**INPUT MATERIAL**
□ □ □ □ □ □ □
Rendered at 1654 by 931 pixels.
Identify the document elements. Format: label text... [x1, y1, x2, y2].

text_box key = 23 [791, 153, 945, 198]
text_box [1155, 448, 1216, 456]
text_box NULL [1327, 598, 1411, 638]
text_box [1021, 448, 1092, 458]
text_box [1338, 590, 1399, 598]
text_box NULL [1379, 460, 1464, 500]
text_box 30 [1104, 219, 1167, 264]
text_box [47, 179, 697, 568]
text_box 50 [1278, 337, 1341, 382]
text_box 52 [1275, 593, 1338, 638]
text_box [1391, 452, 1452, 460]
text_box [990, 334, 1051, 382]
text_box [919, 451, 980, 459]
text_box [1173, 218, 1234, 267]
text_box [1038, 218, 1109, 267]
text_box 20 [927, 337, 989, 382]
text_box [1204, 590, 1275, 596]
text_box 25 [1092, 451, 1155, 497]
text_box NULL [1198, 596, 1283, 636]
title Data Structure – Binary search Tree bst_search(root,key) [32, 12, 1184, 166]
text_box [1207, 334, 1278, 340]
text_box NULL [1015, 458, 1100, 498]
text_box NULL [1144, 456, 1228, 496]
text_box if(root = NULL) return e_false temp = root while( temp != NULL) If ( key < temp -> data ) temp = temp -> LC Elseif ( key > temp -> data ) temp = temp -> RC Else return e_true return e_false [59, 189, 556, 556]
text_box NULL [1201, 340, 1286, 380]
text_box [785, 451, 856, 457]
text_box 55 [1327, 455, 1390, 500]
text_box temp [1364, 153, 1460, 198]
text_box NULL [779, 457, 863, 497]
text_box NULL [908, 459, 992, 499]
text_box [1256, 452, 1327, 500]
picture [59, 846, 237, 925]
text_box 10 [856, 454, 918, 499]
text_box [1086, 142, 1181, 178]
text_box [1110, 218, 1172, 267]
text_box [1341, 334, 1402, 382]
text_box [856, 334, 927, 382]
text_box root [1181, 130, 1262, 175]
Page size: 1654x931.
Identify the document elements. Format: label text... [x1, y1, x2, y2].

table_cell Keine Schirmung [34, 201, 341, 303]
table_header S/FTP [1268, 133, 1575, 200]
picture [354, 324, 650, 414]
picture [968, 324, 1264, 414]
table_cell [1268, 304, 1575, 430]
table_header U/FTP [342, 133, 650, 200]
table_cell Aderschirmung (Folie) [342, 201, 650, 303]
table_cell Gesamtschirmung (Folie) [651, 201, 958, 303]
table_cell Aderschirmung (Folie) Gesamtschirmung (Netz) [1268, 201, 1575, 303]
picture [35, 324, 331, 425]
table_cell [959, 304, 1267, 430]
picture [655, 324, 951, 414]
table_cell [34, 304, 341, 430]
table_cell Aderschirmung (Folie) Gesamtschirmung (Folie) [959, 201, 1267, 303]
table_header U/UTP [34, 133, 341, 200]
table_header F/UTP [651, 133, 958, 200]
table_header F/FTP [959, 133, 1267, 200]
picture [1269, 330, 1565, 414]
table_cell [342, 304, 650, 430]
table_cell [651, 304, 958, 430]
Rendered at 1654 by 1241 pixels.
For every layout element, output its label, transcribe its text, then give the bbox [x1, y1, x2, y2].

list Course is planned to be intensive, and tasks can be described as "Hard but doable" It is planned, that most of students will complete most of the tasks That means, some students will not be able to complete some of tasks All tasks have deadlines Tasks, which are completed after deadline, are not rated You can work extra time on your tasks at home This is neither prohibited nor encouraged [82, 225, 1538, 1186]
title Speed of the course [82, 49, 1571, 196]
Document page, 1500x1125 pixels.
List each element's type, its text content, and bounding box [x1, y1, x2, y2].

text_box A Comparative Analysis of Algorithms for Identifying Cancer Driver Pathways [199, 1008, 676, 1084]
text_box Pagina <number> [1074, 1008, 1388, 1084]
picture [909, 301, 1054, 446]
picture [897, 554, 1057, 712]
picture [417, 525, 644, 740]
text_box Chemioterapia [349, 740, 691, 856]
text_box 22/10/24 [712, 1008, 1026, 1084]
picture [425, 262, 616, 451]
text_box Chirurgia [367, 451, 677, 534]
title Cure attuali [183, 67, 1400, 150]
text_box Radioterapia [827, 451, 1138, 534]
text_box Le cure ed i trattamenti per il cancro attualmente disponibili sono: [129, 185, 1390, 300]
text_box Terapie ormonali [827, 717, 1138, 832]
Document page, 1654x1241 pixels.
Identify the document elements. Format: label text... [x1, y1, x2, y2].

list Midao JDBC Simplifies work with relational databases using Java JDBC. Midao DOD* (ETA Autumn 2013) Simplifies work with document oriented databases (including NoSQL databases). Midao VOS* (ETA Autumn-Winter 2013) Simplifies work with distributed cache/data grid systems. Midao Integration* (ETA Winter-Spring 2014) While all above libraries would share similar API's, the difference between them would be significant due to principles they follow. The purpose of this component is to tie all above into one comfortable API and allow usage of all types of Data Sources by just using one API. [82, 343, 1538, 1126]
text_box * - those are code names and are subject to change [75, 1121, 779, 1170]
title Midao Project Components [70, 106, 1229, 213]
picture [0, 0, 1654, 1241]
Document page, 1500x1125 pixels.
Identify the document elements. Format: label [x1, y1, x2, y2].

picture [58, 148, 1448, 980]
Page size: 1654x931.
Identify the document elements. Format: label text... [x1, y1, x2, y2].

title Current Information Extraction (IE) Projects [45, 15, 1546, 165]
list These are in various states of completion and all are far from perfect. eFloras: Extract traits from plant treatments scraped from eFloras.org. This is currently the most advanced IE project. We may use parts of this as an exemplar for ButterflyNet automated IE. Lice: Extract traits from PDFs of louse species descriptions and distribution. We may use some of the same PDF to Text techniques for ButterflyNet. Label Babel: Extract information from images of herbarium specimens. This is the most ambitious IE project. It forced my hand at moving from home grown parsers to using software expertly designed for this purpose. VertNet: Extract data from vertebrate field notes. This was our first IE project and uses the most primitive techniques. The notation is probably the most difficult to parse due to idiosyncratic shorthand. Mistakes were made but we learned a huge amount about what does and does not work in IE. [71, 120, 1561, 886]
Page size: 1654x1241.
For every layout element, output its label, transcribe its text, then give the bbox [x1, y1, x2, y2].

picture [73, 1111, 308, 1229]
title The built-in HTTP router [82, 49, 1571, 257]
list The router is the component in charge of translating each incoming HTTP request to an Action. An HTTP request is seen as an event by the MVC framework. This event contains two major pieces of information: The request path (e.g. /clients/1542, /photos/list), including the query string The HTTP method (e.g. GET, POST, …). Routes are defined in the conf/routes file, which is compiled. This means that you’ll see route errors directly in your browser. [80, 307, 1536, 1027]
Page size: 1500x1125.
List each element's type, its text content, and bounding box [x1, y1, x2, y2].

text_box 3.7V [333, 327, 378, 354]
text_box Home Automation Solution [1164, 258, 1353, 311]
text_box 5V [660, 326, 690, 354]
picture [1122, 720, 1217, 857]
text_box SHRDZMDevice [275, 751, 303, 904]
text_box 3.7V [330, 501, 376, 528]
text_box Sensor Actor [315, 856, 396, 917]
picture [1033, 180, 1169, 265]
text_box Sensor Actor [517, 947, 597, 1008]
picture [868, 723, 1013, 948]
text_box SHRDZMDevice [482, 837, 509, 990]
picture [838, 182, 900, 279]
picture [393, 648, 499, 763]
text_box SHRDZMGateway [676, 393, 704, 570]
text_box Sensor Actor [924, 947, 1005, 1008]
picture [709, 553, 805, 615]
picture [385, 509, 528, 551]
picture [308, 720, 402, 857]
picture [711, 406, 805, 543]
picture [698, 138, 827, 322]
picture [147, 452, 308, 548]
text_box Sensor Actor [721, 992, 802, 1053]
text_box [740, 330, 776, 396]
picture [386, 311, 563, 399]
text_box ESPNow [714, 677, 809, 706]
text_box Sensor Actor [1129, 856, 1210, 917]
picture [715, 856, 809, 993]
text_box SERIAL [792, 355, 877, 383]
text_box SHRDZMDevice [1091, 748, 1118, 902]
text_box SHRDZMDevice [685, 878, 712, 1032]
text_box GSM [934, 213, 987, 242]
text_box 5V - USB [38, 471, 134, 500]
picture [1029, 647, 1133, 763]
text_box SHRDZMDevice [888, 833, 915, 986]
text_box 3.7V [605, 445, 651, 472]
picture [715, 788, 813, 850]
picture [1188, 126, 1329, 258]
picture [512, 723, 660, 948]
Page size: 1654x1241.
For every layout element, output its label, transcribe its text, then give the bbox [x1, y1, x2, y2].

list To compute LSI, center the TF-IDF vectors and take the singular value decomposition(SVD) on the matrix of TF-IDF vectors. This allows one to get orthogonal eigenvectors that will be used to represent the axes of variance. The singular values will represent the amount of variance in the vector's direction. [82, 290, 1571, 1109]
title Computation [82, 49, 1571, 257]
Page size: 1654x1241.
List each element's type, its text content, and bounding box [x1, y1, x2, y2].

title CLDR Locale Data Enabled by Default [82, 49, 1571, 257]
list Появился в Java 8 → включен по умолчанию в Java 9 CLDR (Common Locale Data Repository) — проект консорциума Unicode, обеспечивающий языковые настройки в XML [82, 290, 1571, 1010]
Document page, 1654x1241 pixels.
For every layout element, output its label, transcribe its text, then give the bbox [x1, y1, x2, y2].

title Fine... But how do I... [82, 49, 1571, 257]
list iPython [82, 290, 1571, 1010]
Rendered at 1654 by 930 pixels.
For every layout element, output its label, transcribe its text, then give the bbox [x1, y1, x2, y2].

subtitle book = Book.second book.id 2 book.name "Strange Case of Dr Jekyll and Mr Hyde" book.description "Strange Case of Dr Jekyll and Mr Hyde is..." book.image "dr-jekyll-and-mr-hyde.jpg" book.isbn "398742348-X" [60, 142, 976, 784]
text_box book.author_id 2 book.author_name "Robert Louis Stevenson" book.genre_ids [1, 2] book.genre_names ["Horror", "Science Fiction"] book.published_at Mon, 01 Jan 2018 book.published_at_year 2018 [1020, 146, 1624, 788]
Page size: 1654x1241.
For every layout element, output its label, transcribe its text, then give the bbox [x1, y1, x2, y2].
□ □ □ □ □ □ □
**WORK TO BE COMPLETED**
Copy out everything from the start of the items down to the line containing "text_box root [1181, 130, 1262, 175]", both ends included, reproducing each line as it stands.

**EXERCISE RESULT**
Rendered at 1654 by 931 pixels.
Identify the document elements. Format: label text... [x1, y1, x2, y2].

text_box key = 23 [791, 153, 945, 198]
text_box [1155, 448, 1216, 456]
text_box NULL [1327, 598, 1411, 638]
text_box [1021, 448, 1092, 458]
text_box [1338, 590, 1399, 598]
text_box NULL [1379, 460, 1464, 500]
text_box 30 [1104, 219, 1167, 264]
text_box [47, 179, 697, 568]
text_box 50 [1278, 337, 1341, 382]
text_box 52 [1275, 593, 1338, 638]
text_box [1391, 452, 1452, 460]
text_box [990, 334, 1051, 382]
text_box [919, 451, 980, 459]
text_box [1173, 218, 1234, 267]
text_box [1038, 218, 1109, 267]
text_box 20 [927, 337, 989, 382]
text_box [1204, 590, 1275, 596]
text_box 25 [1092, 451, 1155, 497]
text_box NULL [1198, 596, 1283, 636]
title Data Structure – Binary search Tree bst_search(root,key) [32, 12, 1184, 166]
text_box [1207, 334, 1278, 340]
text_box NULL [1015, 458, 1100, 498]
text_box NULL [1144, 456, 1228, 496]
text_box if(root = NULL) return e_false temp = root while( temp != NULL) If ( key < temp -> data ) temp = temp -> LC Elseif ( key > temp -> data ) temp = temp -> RC Else return e_true return e_false [59, 189, 556, 556]
text_box NULL [1201, 340, 1286, 380]
text_box [785, 451, 856, 457]
text_box 55 [1327, 455, 1390, 500]
text_box temp [1364, 153, 1460, 198]
text_box NULL [779, 457, 863, 497]
text_box NULL [908, 459, 992, 499]
text_box [1256, 452, 1327, 500]
picture [59, 846, 237, 925]
text_box 10 [856, 454, 918, 499]
text_box [1086, 142, 1181, 178]
text_box [1110, 218, 1172, 267]
text_box [1341, 334, 1402, 382]
text_box [856, 334, 927, 382]
text_box root [1181, 130, 1262, 175]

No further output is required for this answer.